Un Centre de Contrôle, Sanction et Encadrement des Garçons, un CCSEG, avait été implanté dans chaque district. Deux objectifs annoncés, presque fièrement : la prévention, en encadrant chaque garçon pour l’empêcher de faire la moindre « bêtise » ; et la répression, avec une réponse disciplinaire immédiate au moindre écart.

Le CCSEG n’était pas un établissement scolaire. Non, c’était une sorte de police spéciale, réservée aux garçons. Chaque garçon se verrait assigner un Officier de Suivi et de Discipline, un OSD. Un tuteur imposé, chargé de nous surveiller. Et surtout, de ce qu'on avait compris, cet homme aurait tous les droits pour nous punir.

On n’avait pas encore tous les détails.
Et c’était peut-être ce flou-là, cette menace suspendue, qui nous terrorisait le plus.

Nous avons tous reçu une carte attribuée par le CCSEG. J'ai reçu la mienne la semaine dernière.
Un petit rectangle plastifié avec ma photo, le logo du CCSEG et quelques informations :

Nom : Vidal
Prénom : Clément
Numéro : 120‑4811.
OSD : K. Mendez.

Un morceau de plastique qui annonçait un changement dans ma vie.

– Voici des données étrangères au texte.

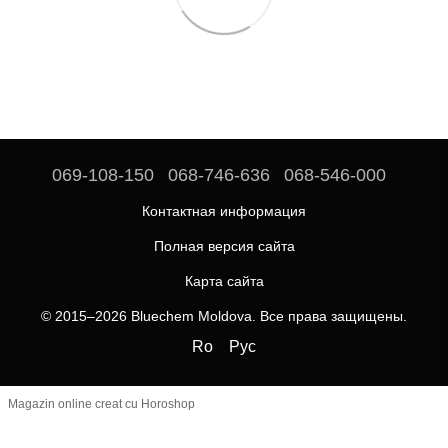
069-108-150
068-746-636
068-546-000
Контактная информация
Полная версия сайта
Карта сайта
© 2015–2026 Bluechem Moldova. Все права защищены.
Ro
Рус
Magazin online creat cu Horoshop
https://bluechem.md/
2023-11-23
weekly
1.0
https://bluechem.md/ru/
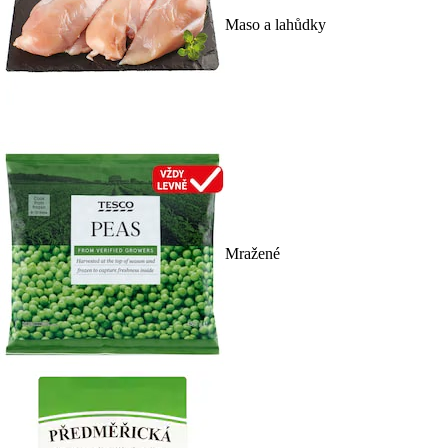
Maso a lahůdky
Mražené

Trois règles étaient maintenant gravées partout sur des panneaux métalliques :

Convocations régulières obligatoires.
À l’aube, les files devant les CCSEG s’étireraient.
Des garçons debout, immobiles, cartes en main, crispés par l’angoisse.

Tolérance zéro.
Une erreur, une sanction.
Plus d’avertissement. Chaque geste pouvait être noté, corrigé, puni.

Contrôles.
Rapports, agents d'inspection, visites surprises…
On ne savait jamais ce qui serait évalué.
Mais le système savait tout.

Les affiches recouvraient les façades :
LES CCSEG : POUR VOTRE SÉCURITÉ. POUR LEUR STABILITÉ.

Elles claquaient au vent comme un avertissement métallique.
Et dans chaque regard que je croisais, je voyais la peur et la tension.
Nous ne craignions plus ce que nous avions fait.
Nous tremblions pour ce que nous allions devenir.

Je savais que la discipline allait s’abattre sur nous, impitoyable, stricte, totale.
Et pour les filles, rien. Rien que la liberté de regarder, de sourire, de respirer.
Nous, les garçons, allions apprendre à nous tenir droits.

Les CCSEG entraient en vigueur ce matin.